At around 2am, bitcoin fell 8.6 per cent to a value of $US31,501 ($A40,715), a level not seen since mid-May, when the volatile cryptocurrency temporarily lost 30 per cent in one session.
The second-largest cryptocurrency, ethereum, lost 11.2 per cent of its value, falling to $US2361 ($A3051).
Bitcoin's value has recovered slightly since the drop, rising to $US33,738 ($A43,606) at around 7am today – but, across the board, almost all of the smaller cryptos have been battered overnight.
[...] No concrete reason appeared to explain the price drop on Tuesday, but some analysts pointed to the seizure of $2.3 million ($A3 million) worth of bitcoin belonging to the Darkside hackers by US authorities as a possible factor.
[...] The US managed to recover almost all the bitcoin ransom paid to the perpetrators of the cyber attack on the Colonial Pipeline last month.

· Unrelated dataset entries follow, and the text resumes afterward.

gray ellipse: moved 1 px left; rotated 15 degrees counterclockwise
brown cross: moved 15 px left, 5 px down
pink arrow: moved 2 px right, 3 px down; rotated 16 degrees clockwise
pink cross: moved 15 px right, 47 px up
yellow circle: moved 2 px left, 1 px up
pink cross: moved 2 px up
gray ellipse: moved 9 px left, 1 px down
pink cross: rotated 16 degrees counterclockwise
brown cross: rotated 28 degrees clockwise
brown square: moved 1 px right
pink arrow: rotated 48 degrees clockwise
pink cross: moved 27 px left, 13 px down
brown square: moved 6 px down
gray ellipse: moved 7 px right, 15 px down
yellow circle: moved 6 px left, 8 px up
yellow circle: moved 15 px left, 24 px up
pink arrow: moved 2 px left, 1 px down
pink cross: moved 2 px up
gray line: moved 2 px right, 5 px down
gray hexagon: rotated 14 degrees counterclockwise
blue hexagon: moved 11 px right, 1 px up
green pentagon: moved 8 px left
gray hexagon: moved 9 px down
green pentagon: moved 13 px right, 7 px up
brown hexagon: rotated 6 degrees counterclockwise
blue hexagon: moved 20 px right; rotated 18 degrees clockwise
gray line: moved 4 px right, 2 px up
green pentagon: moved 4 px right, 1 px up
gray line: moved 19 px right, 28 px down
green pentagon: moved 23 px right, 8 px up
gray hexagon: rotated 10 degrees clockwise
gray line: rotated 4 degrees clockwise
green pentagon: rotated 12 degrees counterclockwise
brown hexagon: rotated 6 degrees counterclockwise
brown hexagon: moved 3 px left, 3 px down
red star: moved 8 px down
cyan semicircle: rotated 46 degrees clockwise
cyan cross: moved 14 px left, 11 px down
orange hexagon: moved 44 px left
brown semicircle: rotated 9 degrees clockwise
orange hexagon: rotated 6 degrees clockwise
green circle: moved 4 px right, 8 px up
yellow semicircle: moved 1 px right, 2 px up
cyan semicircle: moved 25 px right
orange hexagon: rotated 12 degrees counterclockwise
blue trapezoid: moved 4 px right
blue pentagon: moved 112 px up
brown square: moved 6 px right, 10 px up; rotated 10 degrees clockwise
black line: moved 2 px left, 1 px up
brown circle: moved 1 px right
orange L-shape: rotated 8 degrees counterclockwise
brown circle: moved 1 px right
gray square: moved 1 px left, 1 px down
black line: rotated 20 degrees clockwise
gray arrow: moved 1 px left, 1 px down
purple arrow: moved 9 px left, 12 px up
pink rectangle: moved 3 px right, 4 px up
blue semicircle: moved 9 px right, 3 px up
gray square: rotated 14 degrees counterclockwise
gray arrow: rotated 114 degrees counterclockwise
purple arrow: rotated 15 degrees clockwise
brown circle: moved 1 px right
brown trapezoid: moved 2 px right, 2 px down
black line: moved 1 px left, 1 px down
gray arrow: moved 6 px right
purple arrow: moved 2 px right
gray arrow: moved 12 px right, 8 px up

[...] It is being seen as a sign that law enforcement is capable of pursuing online criminals even when they operate outside the nation's borders – and, crucially, that crypto isn't beyond government control.
(Score: 3, Interesting) by Anonymous Coward on Wednesday June 09 2021, @04:52PM (2 children)
1) The feds can break non-quantum cryptography.
2) The attackers are profoundly stupid and moved the funds into an exchange that responds to court orders, or directly into a wallet compromised by the feds.
3) The feds WERE the attackers and staged this event to intimidate crypto users into using more conventional and easily controlled monetary systems.
(Score: 0) by Anonymous Coward on Wednesday June 09 2021, @06:37PM
#3 is probably not the case. There were real-world consequences for the attack. It made major headlines, and cost US citizens millions.
Now it's not impossible that the US government would do a false-flag operation here. The https://en.wikipedia.org/wiki/Gulf_of_Tonkin_incident [wikipedia.org] shows that such things are not impossible... although in that case it seems like confusion and then intentional misrepresentation after the fact, rather than premeditated maliciousness.
It would be quite the gutsy administrator who would sign off on this operation, especially for such a nebulous end-goal like "intimidate potential future attackers."
(Score: 0) by Anonymous Coward on Wednesday June 09 2021, @06:39PM
4) The funds moved into an account kept by a US-based entity like coinbase or whatever and the feds used their normal "we are seizing these assets" approach to get the private key of the account and put the 'thumbscrews' on that wallet-keeper.
I think this one is the most probable.